Background: Chitosan is a polysaccharide derived from chitin deacetylation, which can form a biodegradable matrix capable of reversibly binding dexamethasone. The purpose of this study was to optimize the chitosan formulation to produce a pliable sheet, to assess the innate longevity and inflammatory potential of the polymer, and to study the in vivo rate of dexamethasone release over time.
Methods: Chitosan glycerophosphate (CGP) sheets were produced with varying degrees of deacetylation (70-100%) and analyzed for structural integrity. Two-squared centimeter sheets of 91.7% deacetylated CGP were mixed with dexamethasone and implanted in 12 rabbit maxillary sinuses. Nasal lavage and peripheral blood samples were tested for dexamethasone levels by enzyme-linked immunosorbent assay (ELISA) over 15 days. Sinuses were examined histologically on postoperative days 3, 7, and 15 for persistence of the stent and degree of inflammation when compared with CGP alone.

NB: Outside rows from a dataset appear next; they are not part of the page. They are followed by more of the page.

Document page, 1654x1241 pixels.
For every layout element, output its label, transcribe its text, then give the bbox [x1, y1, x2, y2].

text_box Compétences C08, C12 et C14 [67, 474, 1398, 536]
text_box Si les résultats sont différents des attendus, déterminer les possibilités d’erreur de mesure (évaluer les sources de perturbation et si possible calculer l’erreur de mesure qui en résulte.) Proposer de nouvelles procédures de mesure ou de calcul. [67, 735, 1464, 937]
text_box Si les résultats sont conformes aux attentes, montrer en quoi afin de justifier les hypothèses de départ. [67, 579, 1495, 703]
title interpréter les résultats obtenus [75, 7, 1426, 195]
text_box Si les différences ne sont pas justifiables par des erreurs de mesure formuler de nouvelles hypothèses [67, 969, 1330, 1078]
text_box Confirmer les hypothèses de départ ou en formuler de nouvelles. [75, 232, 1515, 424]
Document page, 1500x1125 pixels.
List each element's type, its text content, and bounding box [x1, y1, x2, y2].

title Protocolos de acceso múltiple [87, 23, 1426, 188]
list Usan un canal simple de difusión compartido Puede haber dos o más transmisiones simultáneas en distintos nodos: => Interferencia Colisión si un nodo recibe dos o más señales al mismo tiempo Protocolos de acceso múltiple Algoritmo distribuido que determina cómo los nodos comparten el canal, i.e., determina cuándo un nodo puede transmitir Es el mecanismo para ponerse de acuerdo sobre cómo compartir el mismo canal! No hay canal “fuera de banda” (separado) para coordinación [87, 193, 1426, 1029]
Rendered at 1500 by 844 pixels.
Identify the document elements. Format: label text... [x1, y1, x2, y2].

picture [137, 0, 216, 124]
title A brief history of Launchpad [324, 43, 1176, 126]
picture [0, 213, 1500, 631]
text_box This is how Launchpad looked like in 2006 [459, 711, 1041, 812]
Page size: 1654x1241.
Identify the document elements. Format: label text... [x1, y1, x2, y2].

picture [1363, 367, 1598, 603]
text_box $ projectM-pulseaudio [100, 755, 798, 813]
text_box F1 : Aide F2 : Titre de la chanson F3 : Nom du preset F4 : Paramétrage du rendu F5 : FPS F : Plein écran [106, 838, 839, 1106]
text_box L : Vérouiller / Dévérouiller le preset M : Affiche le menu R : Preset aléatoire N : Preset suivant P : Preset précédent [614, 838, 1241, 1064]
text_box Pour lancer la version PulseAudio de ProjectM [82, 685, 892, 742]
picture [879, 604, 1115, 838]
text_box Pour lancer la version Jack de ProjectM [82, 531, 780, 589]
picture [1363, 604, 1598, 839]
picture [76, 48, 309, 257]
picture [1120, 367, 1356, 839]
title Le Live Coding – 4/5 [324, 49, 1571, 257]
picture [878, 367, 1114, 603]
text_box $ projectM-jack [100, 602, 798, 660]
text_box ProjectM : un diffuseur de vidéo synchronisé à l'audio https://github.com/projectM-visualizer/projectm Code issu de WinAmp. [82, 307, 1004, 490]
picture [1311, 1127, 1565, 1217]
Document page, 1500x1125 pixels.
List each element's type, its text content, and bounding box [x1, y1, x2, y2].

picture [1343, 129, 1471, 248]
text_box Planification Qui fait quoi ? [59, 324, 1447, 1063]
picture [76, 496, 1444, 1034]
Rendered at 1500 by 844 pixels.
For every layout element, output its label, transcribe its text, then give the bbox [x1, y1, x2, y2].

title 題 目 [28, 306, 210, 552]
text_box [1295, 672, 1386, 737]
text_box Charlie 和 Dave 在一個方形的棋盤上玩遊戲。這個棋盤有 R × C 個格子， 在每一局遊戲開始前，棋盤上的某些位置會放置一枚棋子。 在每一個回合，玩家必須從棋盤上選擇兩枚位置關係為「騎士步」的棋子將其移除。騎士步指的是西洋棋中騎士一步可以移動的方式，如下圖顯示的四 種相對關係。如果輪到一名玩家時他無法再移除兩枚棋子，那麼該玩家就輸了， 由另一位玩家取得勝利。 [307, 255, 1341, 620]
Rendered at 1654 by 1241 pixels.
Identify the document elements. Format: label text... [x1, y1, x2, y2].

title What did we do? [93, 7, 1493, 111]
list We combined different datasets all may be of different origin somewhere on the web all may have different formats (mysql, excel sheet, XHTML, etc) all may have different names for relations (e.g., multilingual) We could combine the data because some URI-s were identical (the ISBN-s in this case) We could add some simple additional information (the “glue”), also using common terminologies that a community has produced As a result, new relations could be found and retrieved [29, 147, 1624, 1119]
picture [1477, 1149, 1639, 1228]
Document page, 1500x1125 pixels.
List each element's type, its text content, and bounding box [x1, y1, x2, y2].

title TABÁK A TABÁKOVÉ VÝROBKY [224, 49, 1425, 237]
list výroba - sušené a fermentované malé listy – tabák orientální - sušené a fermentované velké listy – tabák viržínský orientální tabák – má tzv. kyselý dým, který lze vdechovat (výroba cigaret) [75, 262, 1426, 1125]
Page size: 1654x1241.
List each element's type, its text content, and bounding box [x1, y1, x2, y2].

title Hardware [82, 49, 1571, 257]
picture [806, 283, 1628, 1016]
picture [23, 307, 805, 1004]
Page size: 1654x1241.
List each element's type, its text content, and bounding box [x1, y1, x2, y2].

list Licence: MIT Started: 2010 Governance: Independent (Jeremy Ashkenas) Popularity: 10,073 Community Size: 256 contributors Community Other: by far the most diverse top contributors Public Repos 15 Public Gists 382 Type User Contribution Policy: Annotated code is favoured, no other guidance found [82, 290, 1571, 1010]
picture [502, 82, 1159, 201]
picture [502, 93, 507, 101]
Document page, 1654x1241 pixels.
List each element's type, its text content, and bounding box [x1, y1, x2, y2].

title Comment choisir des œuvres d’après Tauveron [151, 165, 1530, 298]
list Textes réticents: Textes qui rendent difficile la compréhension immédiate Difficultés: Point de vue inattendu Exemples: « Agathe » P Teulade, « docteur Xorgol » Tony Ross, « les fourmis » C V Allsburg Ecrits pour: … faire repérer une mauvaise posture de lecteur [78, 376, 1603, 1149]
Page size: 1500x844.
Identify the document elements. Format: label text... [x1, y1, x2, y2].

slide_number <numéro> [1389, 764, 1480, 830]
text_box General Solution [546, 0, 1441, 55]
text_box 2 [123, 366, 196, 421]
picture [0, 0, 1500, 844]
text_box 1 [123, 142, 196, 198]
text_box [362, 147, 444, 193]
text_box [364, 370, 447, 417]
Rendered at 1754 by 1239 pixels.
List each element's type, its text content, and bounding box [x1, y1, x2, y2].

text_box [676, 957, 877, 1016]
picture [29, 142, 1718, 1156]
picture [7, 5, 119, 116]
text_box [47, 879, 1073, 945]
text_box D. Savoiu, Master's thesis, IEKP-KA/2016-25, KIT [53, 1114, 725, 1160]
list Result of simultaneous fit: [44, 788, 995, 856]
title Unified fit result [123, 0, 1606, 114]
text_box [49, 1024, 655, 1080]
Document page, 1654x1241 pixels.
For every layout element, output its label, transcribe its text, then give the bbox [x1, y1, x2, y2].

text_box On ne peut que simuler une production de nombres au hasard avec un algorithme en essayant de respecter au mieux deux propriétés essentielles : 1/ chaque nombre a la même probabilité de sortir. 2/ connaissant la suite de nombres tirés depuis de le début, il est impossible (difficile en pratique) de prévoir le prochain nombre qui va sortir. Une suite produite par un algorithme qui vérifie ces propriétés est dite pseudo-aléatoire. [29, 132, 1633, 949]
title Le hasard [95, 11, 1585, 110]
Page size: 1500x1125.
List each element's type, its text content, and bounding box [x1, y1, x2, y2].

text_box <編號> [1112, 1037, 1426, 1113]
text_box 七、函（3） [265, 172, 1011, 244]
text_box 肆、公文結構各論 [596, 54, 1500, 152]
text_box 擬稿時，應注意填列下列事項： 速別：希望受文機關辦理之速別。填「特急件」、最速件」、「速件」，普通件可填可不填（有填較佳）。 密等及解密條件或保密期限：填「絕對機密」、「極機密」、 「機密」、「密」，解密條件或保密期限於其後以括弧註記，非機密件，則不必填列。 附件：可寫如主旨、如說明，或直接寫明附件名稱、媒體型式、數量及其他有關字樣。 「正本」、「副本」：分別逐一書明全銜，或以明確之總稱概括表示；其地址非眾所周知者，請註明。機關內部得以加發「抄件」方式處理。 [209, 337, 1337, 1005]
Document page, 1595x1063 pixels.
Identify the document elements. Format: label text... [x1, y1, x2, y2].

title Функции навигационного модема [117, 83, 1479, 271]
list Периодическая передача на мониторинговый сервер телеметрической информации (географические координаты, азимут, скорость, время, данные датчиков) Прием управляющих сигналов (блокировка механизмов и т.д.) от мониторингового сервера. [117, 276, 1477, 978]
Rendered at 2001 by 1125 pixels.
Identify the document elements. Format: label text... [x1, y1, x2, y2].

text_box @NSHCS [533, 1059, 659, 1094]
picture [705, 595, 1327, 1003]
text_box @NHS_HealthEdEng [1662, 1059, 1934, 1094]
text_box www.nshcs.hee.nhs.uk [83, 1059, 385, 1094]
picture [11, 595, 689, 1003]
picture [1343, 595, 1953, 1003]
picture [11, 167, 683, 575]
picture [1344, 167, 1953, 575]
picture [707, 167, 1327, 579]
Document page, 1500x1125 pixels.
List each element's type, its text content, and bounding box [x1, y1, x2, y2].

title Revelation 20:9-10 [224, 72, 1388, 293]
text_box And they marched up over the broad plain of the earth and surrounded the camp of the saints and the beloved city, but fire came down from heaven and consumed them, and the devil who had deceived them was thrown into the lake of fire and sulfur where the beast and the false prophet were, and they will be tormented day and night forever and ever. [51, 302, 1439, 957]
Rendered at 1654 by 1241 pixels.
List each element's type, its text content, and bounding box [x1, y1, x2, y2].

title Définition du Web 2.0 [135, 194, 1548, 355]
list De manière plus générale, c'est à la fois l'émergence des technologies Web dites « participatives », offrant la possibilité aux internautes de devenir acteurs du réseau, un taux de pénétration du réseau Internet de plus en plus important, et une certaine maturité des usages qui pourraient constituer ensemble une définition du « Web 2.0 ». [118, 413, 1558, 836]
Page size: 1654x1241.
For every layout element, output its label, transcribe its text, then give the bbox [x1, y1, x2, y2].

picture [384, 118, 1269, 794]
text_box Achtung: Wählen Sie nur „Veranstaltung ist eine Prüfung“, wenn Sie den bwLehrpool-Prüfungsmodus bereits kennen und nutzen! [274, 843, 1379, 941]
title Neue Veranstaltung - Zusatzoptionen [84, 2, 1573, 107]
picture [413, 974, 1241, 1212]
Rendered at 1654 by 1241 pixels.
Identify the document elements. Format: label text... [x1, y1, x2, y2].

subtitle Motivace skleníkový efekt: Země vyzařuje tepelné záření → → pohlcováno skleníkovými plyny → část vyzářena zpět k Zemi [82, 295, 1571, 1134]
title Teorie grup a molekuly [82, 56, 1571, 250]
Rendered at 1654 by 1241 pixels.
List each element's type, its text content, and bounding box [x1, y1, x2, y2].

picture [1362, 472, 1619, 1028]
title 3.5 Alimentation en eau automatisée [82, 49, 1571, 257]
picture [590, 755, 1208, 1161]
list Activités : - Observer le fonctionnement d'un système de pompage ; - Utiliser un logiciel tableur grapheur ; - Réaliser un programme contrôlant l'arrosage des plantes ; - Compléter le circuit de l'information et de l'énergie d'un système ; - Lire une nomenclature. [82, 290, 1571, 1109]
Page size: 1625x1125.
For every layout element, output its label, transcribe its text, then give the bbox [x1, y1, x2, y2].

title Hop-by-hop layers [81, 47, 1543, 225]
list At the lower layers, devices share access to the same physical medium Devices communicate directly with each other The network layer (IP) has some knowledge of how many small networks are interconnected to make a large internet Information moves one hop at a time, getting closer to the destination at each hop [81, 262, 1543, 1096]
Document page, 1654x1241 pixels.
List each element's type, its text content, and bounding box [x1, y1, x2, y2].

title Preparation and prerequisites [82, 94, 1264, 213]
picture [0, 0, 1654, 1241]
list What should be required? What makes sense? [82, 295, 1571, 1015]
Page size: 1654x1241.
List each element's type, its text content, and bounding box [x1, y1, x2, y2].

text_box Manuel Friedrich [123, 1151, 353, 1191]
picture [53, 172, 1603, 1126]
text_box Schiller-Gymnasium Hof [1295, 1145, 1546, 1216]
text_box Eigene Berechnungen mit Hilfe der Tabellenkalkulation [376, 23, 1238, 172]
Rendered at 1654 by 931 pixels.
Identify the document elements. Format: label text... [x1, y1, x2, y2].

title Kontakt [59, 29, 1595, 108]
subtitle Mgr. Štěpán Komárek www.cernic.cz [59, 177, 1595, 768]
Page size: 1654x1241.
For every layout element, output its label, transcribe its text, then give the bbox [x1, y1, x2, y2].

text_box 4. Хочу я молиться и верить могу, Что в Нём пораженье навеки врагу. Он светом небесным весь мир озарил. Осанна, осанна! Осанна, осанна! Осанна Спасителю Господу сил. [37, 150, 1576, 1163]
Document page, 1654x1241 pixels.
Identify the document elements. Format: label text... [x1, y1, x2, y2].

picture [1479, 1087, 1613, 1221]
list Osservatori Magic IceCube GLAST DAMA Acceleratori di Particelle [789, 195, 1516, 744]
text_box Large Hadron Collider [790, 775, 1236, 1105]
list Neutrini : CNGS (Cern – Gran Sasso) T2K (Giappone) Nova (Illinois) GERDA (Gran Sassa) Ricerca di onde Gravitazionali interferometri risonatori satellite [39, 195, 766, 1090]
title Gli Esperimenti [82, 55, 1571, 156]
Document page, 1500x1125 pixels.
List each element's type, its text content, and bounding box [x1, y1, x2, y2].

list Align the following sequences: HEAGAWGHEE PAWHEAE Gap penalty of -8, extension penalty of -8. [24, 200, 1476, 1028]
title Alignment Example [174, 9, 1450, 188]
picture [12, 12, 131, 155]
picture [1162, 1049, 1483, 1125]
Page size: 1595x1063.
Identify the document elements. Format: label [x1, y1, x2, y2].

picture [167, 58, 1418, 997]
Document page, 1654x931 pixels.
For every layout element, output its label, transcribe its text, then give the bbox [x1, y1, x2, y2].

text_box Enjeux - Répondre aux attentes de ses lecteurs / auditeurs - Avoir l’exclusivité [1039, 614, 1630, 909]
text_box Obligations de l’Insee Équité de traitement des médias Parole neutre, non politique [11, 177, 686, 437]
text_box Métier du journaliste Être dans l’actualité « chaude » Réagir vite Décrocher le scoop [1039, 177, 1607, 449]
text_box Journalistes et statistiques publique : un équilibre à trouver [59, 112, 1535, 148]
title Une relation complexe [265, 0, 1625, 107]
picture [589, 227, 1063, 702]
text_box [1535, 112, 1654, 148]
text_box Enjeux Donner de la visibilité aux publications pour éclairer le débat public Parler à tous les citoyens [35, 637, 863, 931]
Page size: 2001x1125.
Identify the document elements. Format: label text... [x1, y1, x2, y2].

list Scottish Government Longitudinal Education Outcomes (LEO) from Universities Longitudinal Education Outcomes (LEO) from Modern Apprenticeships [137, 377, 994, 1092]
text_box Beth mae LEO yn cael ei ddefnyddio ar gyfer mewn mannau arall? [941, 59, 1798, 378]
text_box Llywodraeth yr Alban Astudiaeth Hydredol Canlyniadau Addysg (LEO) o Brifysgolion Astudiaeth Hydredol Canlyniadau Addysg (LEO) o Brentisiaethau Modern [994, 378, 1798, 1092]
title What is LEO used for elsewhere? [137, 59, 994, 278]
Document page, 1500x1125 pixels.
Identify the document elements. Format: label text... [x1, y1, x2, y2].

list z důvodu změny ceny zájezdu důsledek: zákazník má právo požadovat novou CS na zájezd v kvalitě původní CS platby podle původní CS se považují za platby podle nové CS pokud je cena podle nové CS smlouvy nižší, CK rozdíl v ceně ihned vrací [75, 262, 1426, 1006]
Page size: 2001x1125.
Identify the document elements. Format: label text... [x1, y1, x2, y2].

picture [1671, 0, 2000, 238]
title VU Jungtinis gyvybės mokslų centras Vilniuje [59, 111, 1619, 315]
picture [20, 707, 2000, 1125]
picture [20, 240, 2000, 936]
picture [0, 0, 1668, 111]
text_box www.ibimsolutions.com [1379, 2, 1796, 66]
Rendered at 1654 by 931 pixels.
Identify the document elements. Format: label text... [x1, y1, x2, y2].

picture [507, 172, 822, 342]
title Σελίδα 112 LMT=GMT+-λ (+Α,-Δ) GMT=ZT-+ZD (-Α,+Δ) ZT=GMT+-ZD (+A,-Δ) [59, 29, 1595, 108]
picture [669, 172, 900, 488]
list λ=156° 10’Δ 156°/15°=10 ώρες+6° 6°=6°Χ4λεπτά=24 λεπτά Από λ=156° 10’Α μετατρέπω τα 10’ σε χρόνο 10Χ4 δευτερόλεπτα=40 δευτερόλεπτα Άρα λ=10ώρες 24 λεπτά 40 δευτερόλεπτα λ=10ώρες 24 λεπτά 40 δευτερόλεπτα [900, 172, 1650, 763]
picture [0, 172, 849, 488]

Results: The 91.7% deacetylated CGP formulation was found to have optimal mechanical properties and remained present with moderate degradation and negligible inflammation through postoperative day 15. Dexamethasone levels were detectable in nasal lavage and blood samples through postoperative day 15 and decayed over time (lavage: day 0, 7.70 +/- 0.97 ng/mL, and day 15, 2.53 +/- 1.71 ng/mL; blood: day 3, 2.51 +/- 0.14 ng/mL, and day 15, 1.70 +/- 0.36 ng/mL).
Conclusion: CGP may be used to create a semirigid sheet that is malleable, inert, and capable of eluting steroid over 15 days when implanted intranasally. This material may be used to create a pharmacologically active stent that spontaneously degrades over time.